The AIDS epidemic shows no signs of abating, especially in sub-Saharan Africa, and political action to fight the virus is failing, according to a report released.
An estimated 40 million people are living with HIV worldwide, the United Nations' update on the deadly disease shows. Five million became infected with HIV and 3 million died in 2003 alone, the highest figures yet.
Along with southern Africa, where one in five adults is living with HIV/AIDS, the report notes a new wave of HIV epidemics in China, India, Indonesia and Russia.
Sub-Saharan Africa accounted for the majority of the new cases in 2003 -- 3 million new infections and 2.3 million deaths.
About 30 percent of people with HIV/AIDS in the world live in southern Africa, which has only 2 percent of the world's population. South Africa itself was home to an estimated 5.3 million people with HIV at the end of 2002 -- the most of any country, the report says. It puts the infection rates in Botswana and Swaziland at almost 39 percent.
"It is quite clear that our current global efforts remain inadequate for an epidemic that is continuing to spiral out of control," said Dr. Peter Piot, executive director of UNAIDS, the United Nations group responsible for coordinating global efforts to fight the disease.
"AIDS is tightening its grip on southern Africa and threatening other regions of the world.
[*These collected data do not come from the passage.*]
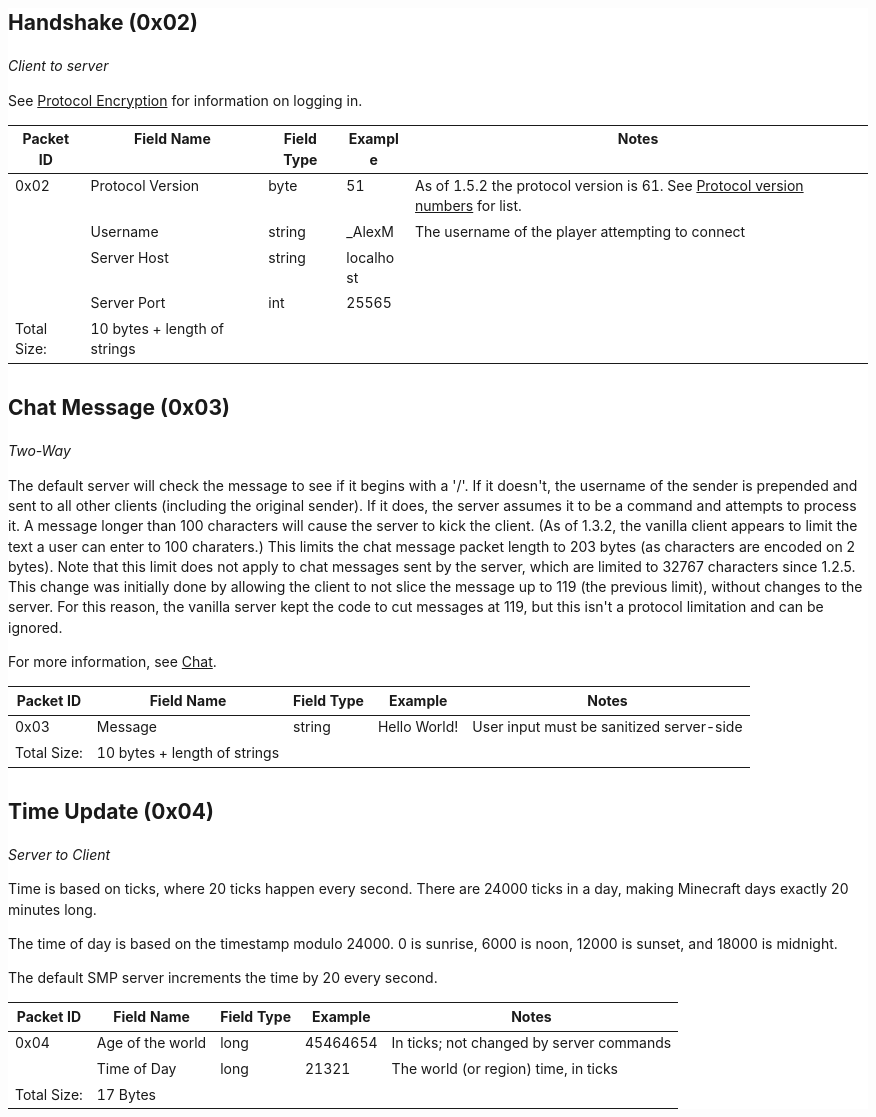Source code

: Handshake (0x02)
----------------
*Client to server*

See [Protocol Encryption](Protocol_Encryption) for information on logging in.

Packet ID   | Field Name       | Field Type | Example   | Notes
------------|------------------|------------|-----------|----------------------------
0x02        | Protocol Version | byte       | 51        | As of 1.5.2 the protocol version is 61. See [Protocol version numbers](Protocol_version_numbers) for list. 
            | Username         | string     |  _AlexM   | The username of the player attempting to connect 
            | Server Host      | string     | localhost | 
            | Server Port      | int        | 25565     | 
Total Size: | 10 bytes + length of strings

Chat Message (0x03)
----------------
*Two-Way*

The default server will check the message to see if it begins with a '/'. If it doesn't, the username of the sender is prepended and sent to all other clients (including the original sender). If it does, the server assumes it to be a command and attempts to process it. A message longer than 100 characters will cause the server to kick the client. (As of 1.3.2, the vanilla client appears to limit the text a user can enter to 100 charaters.) This limits the chat message packet length to 203 bytes (as characters are encoded on 2 bytes). Note that this limit does not apply to chat messages sent by the server, which are limited to 32767 characters since 1.2.5. This change was initially done by allowing the client to not slice the message up to 119 (the previous limit), without changes to the server. For this reason, the vanilla server kept the code to cut messages at 119, but this isn't a protocol limitation and can be ignored. 

For more information, see [Chat](Chat). 


Packet ID   | Field Name | Field Type | Example            | Notes
------------|------------|------------|--------------------|----------------------------
0x03        | Message    | string     | <Bob> Hello World! | User input must be sanitized server-side
Total Size: | 10 bytes + length of strings


Time Update (0x04)
----------------
*Server to Client*

Time is based on ticks, where 20 ticks happen every second. There are 24000 ticks in a day, making Minecraft days exactly 20 minutes long. 

The time of day is based on the timestamp modulo 24000. 0 is sunrise, 6000 is noon, 12000 is sunset, and 18000 is midnight. 

The default SMP server increments the time by 20 every second. 


Packet ID   | Field Name       | Field Type | Example  | Notes
------------|------------------|------------|----------|----------------------------
0x04        | Age of the world | long       | 45464654 | In ticks; not changed by server commands
            | Time of Day      | long       | 21321    | The world (or region) time, in ticks
Total Size: | 17 Bytes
Today's report warns regions experiencing newer HIV epidemics that they can either act now or pay later -- as Africa is now having to pay," Piot said.
The report said that "spending and political action has improved dramatically in recent years, but improvements are still far too small and slow in coming to adequately respond to the growing global epidemic. ... Rapid scale-up of treatment access is urgently needed to help avoid the devastating effects of millions of anticipated illnesses and deaths."
The United States' emergency plan on AIDS is cited as a positive response to fighting the disease. But the report says little is being done in other areas to implement basic prevention efforts.
"Prevention resources remain scarce, especially in sub-Saharan Africa where, outside of Senegal and Uganda, few prevention success stories can be identified. In many of the hardest-hit countries, there are no national orphan programs in place, coverage of voluntary counseling and testing is threadbare, and prevention of mother-to-child HIV transmission is virtually non-existent," the report said.
Injected-drug use and unsafe sex are spurring a new wave of epidemics in China, India, Indonesia and Russia and there are "many clear warning signs that Eastern Europe and Central Asia could become home to serious new HIV epidemics," the report says.
It adds that the virus is spreading in areas where, in the past, there was little or no HIV present, and the rapid spread of HIV in places like China, Indonesia and Vietnam is an example of how quickly an epidemic can erupt.